Dracula

As easy as it would be to conquer humanity, and as much as it needed conquering, Vlad chose to bide his time. As an immortal, he could enslave all creation whenever he wanted. Now all he wanted was red wine.

Some faction of the community sent him gift baskets that they called offerings. Today’s collection contained the typical bries and pinot noirs, which made a nice gesture, but the other bottle, filled with human blood, was almost insulting in its implication. The various small animal corpses were similarly patronizing. He would dispose of them when he had the stomach.

He spread some brie on a communion wafer. The sizzle felt good in his mouth and made the fruitiness of the wine all the more welcome.

“Lord Dracula,” came a voice from beyond the door. “I apologize for entering your domain without permission, but I assumed you would not hear my lowly knock from your exalted tower.”

Vlad waved his hand at the door, and glared at the peasant, who led on a leash a young woman draped in white sheets, tied in white ribbon.

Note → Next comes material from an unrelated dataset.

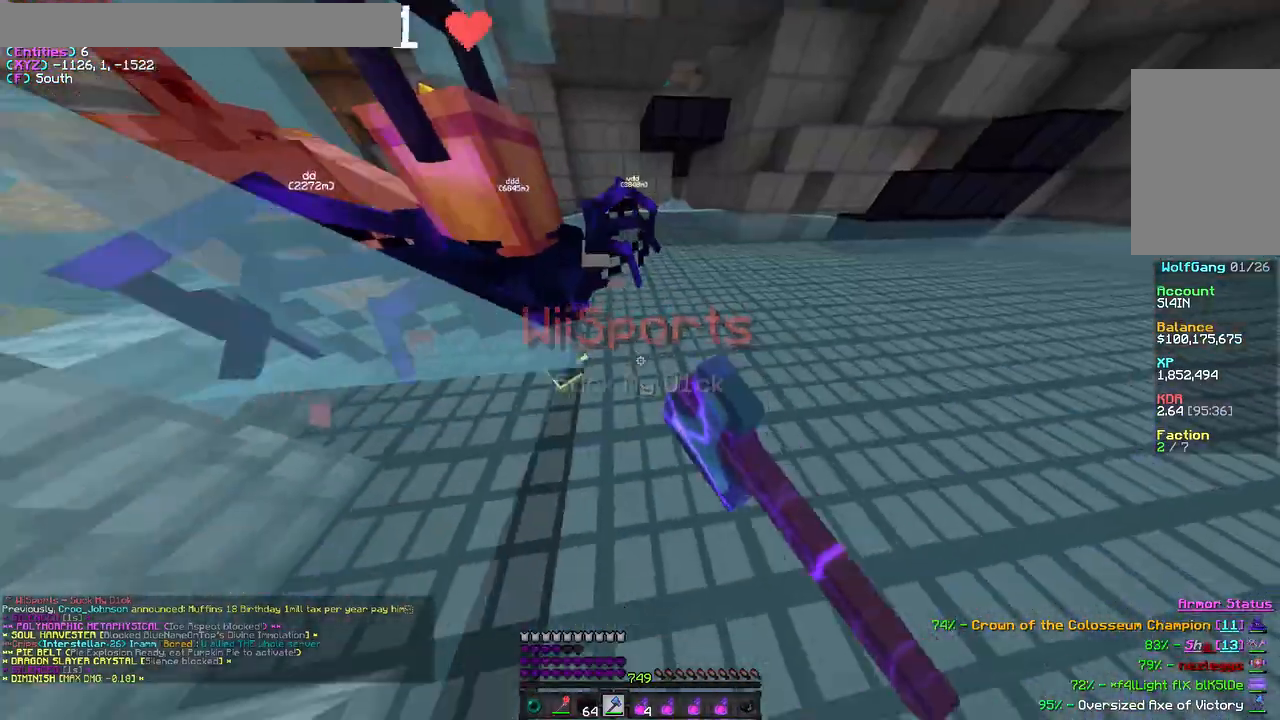
{"keys": ["d"], "mouse": ["left"], "events": [[100, "s", "up"], [250, "a", "up"], [333, "d", "down"]]}
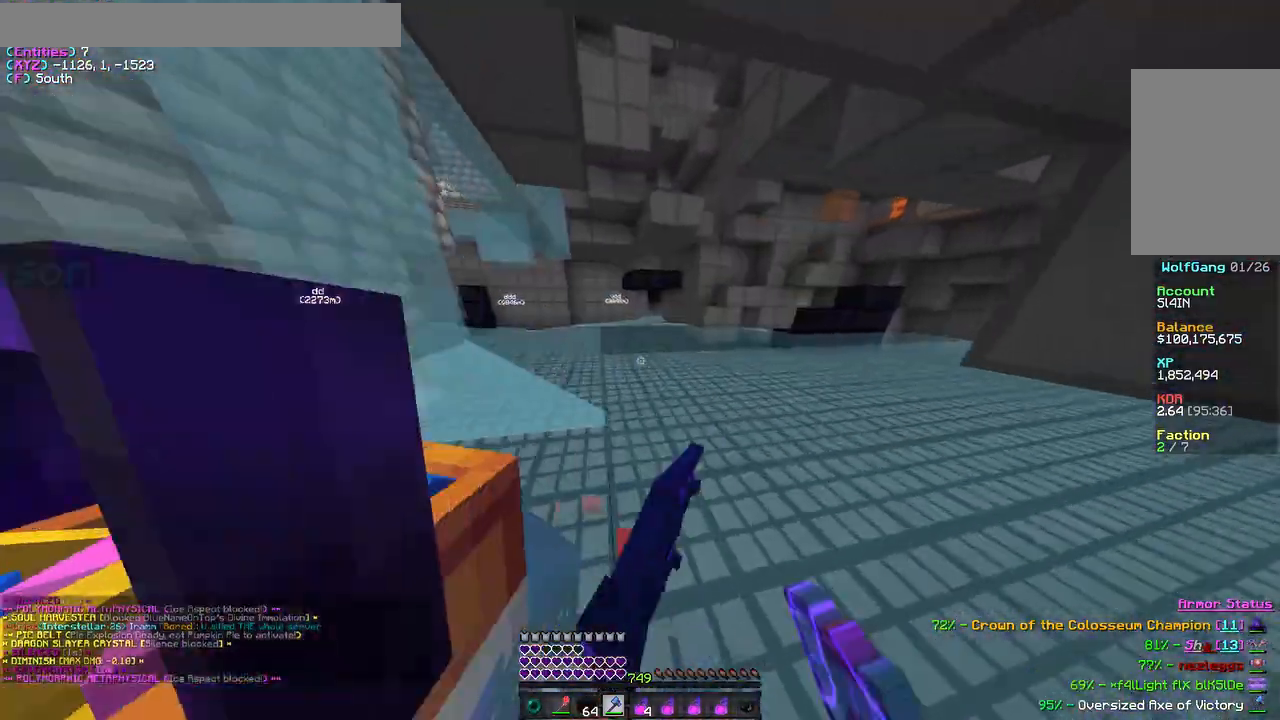
{"keys": ["a"], "mouse": [], "events": [[67, "s", "down"], [117, "d", "up"], [217, "a", "down"], [317, "s", "up"], [500, "mouse_left", "up"]]}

“Your excellency, I hope you received our tribute.”

Vlad tipped his wine glass in answer.

“But we didn’t want you to think we were trying to placate you, my lord. I have brought my eldest daughter for you as a sacrifice, to do with as you see fit.”

“Oh that’s quite all right. I don’t need any sacrifices right now.”

He looked at the girl, and as she heard him, she turned her head away in shame.

Her father looked angry. “I apologize that the sacrifice is inadequate, my lord. Please spare our village!”

Vlad sighed, and with a shrug, stripped her body bare and drained her blood.

“Mm, thank you so much. My favorite.”

#dracula, #fan-fiction-2, #fantasy, #microfiction, #monsters, #politeness, #supernatural

Hero

On the one-hundred-year anniversary of the great war that nearly destroyed them, the people of Naraquaua began to wonder how long their peace would last. Two hundred years ago, a despotic ruler came to power and asserted himself as a god. Three hundred years ago, a great evil poisoned the kingdom and all its people, reducing the population to but a single quarantined settlement.

According to legend, during every calamity, a young man came of age and rose to the challenge. Each one, the hero of his generation, overcame tremendous obstacles and vanquished the threat of his day.

Issan was turning thirteen today. His parents had known since his birth that he could be the one, and so they had left him with the church. The previous heroes had been orphans raised under monastic supervision. They had been named Issan.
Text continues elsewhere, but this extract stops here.